1) Der Anspruch des Bundes gemäß § 31 Abs. 3 BiSchVG auf Zahlung des auf tarifwidrigem Verhalten beruhenden Differenzbetrages ist nur berechtigt, wenn beide Parteien in Kenntnis oder grob fahrlässiger Unkenntnis des festgesetzten Entgelts handeln und abweichende Vereinbarungen treffen. Entsprechende Tatbestände müssen bei der Geltendmachung des Anspruchs im Einzelnen vorgetragen und nachgewiesen werden.


2) Wenn jemand als Hauptfrachtführer (Absender) mit einem (Unter-)Frachtführer einen Frachtvertrag schließt und es im Ladeschein heißt, dass die Ware vom Absender empfangen worden ist, müssen die Unterfrachtführer daraus nicht entnehmen, dass sie es mit einem Eigenhändler und nicht mit einem Gelegenheitskommissionär zu tun haben.

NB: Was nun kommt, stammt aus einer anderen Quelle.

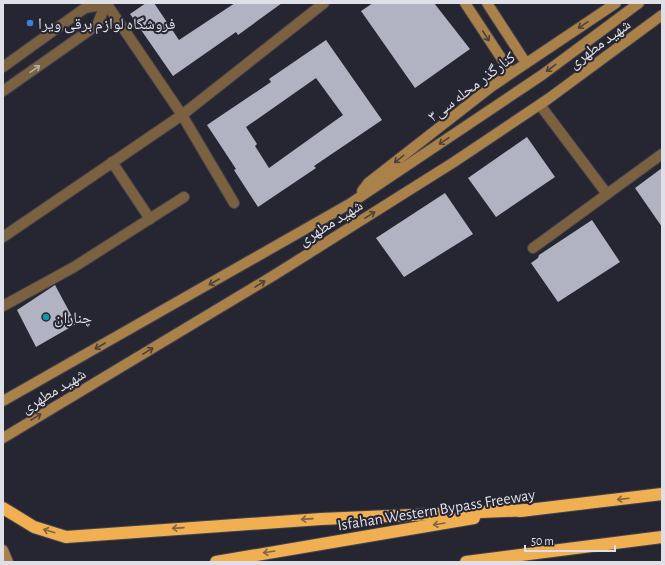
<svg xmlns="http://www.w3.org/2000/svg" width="665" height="565" font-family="'Alegreya Sans','Noto Naskh Arabic',sans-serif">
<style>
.building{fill:#b1b2c2;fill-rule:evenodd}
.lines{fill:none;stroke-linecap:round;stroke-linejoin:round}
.street-casing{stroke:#43444f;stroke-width:12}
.secondary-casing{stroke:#43444f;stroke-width:12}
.highway-casing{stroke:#43444f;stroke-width:14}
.street{stroke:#7b613f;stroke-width:10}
.secondary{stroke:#aa8148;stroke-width:10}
.highway{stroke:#f0af51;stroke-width:12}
.oneway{stroke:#4e4139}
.oneway2{stroke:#b6ada4}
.oneway3{stroke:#816440}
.shop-dot{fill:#3f7fe0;stroke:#262632;stroke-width:1.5}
.culture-dot{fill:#0f9aa8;stroke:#262632;stroke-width:1.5}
.labels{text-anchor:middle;stroke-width:4;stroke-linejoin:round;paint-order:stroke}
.poi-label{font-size:16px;fill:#dedfe7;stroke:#262632;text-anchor:start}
.street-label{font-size:16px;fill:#dedfe7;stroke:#262632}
</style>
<rect width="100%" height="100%" fill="#262632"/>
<g class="building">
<path d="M146,3H154L179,40L235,3H282L238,35L236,32L173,76L130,14Z"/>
<path d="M373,3H434L470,49L415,88L361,11Z"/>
<path d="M326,40L382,120L314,166L316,168L258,207L234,170L236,169L207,125L271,82L269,79ZM316,78L343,115L269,168L255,146L257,144L246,127Z"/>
<path d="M527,137L555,177L496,217L468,178Z"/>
<path d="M662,168V227L635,188Z"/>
<path d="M445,193L473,234L404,277L376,238Z"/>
<path d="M592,220L620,262L558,302L531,263L538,258L539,255Z"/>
<path d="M55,285L76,324L36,347L17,310Z"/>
</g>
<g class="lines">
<defs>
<g id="street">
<path d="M106,3L182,115L234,203"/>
<path d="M3,67L85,8L106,4"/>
<path d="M3,91L97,25L106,4"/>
<path d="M540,105L607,194"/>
<path d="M112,162L150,219"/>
<path d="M3,237L182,115L324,3"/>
<path d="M533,248L662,154"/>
<path d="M3,306L74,267L184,197"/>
</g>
<g id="secondary">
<path d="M465,3L511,73"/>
<path d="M487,3L526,63"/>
<path d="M362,191L368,183L491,87L616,3"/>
<path d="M3,401L351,203L542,75L639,3"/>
<path d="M3,438L276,274L454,162L548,99L662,15"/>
<path d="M3,550L8,562"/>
</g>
<g id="highway">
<path d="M3,508L34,527L66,537L321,519L528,510"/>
<path d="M520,511L662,494"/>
<path d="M216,562L474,518"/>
<path d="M466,562L662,537"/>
</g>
</defs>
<use href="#street" class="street-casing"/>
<use href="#secondary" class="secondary-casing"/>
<use href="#highway" class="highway-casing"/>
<use href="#street" class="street"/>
<use href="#secondary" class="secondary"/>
<use href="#highway" class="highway"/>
</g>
<defs><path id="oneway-shaft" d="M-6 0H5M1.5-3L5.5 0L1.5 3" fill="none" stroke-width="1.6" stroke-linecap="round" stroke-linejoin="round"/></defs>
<g class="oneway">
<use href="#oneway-shaft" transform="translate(583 25) rotate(146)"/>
<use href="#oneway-shaft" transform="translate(486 36) rotate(57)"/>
<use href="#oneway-shaft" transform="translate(551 68) rotate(143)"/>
<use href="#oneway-shaft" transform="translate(444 141) rotate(146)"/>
<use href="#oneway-shaft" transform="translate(399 159) rotate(142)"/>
<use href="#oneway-shaft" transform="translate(370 215) rotate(-32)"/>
<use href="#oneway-shaft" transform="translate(214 282) rotate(150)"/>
<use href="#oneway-shaft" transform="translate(260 284) rotate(-31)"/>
<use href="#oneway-shaft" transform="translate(100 346) rotate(150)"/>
<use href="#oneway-shaft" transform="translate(148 351) rotate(-31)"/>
<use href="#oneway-shaft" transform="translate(36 417) rotate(-31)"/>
</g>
<use class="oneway2" href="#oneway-shaft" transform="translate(35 69) rotate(-35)"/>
<g class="oneway3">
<use href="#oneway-shaft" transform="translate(623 499) rotate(173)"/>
<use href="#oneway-shaft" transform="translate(307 519) rotate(176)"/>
<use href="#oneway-shaft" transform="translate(439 524) rotate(171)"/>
<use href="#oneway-shaft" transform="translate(178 528) rotate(176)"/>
<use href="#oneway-shaft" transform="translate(49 531) rotate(-163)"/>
<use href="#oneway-shaft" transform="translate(269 552) rotate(171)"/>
</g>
<circle class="shop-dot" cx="30" cy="23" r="4"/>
<circle class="culture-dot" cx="46" cy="317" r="4"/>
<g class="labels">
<g class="poi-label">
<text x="38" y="29">فروشگاه لوازم برقی ویرا</text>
<text x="54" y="323">چناران</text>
</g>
<g class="street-label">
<text transform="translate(599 43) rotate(-36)" y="6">شهید مطهری</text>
<text transform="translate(471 86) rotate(-37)" y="6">کنارگذر محله سی۳</text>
<text transform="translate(330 222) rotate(-32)" y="6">شهید مطهری</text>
<text transform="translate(53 390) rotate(-31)" y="6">شهید مطهری</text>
<text transform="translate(436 509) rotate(-9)" y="6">Isfahan Western Bypass Freeway</text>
</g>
</g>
<rect width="665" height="565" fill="none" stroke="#dedfe7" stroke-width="8"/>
<path d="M525 545v6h90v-6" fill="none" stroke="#dedfe7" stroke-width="2"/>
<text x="531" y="545" font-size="12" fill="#dedfe7" stroke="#262632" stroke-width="3" paint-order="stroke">50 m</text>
</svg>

Urteil des Oberlandesgerichts Hamburg

vom 12. Juli 1973


Zum Tatbestand:

Die Beklagte vereinbarte einerseits mit Kieswerken an der Unterelbe die Abnahme und Lieferung von Kies und schloss andererseits mit verschiedenen Reedereien und Privatschiffern Frachtverträge über die Beförderung des Kieses von Unterelbe-Stationen nach West-Berlin. Auf ihren eigenen Ladescheinformularen ist die Beklagte als diejenige bezeichnet worden, von der die Ware zur Beförderung nach Berlin an diejenigen im Ladeschein bezeichneten Empfänger übernommen wurde, an die die Beklagte den Kies vorher verkauft hatte. Den Kiesgruben erteilte die Beklagte für einen gewissen Zeitraum, z. B. für einen halben Monat, Gutschriften, die aus den Summen der erzielten Kaufpreise abzüglich 6,5 Verkaufsprovision bestanden. Die Berliner Abnehmer erhielten von der Beklagten im eigenen Namen Rechnungen. Den Binnenschifffahrtsunternehmen zahlte die Beklagte vereinbarungsgemäß die festgesetzten Frachtsätze. Sie zog jedoch eine Abschlußprovision von 5 % und eine Abfertigungsprovision von 4 %, im fraglichen Abrechnungzeitraum insgesamt etwa 43400,-DM Provision, ab.
Die Klägerin klagt diese Summe unter Berufung auf §.31 Abs. 3 BiSchVG ein, weil die genannten Provisionen nur einem Hauptfrachtführer zuständen, die Beklagte jedoch Absender gewesen sei. Den Betrag müsse die Beklagte zahlen, weil sie und die beschäftigten Schifffahrtsbetriebe in Kenntnis der Festfrachtvorschriften vorsätzlich gegen diese verstoßen hätten. Die Beklagte bestreitet das Vorbringen. Sie habe den Kies nicht zu Eigentum erworben, sondern für die Kieswerke als Verkaufskommissionär veräußert und den vollen Verkaufspreis abzüglich einer Provision an die Werke abgeführt. Der subjektive Tatbestand des §31 Abs.3 BiSchVG (Vereinbarung in Kenntnis oder grob fahrlässiger Unkenntnis der Frachtfestsetzung) sei nicht erfüllt.
Das Landgericht hat die Beklagte antragsgemäß zur Zahlung verurteilt. Auf die von ihr eingelegte Berufung hat das Oberlandesgericht die Klage abgewiesen.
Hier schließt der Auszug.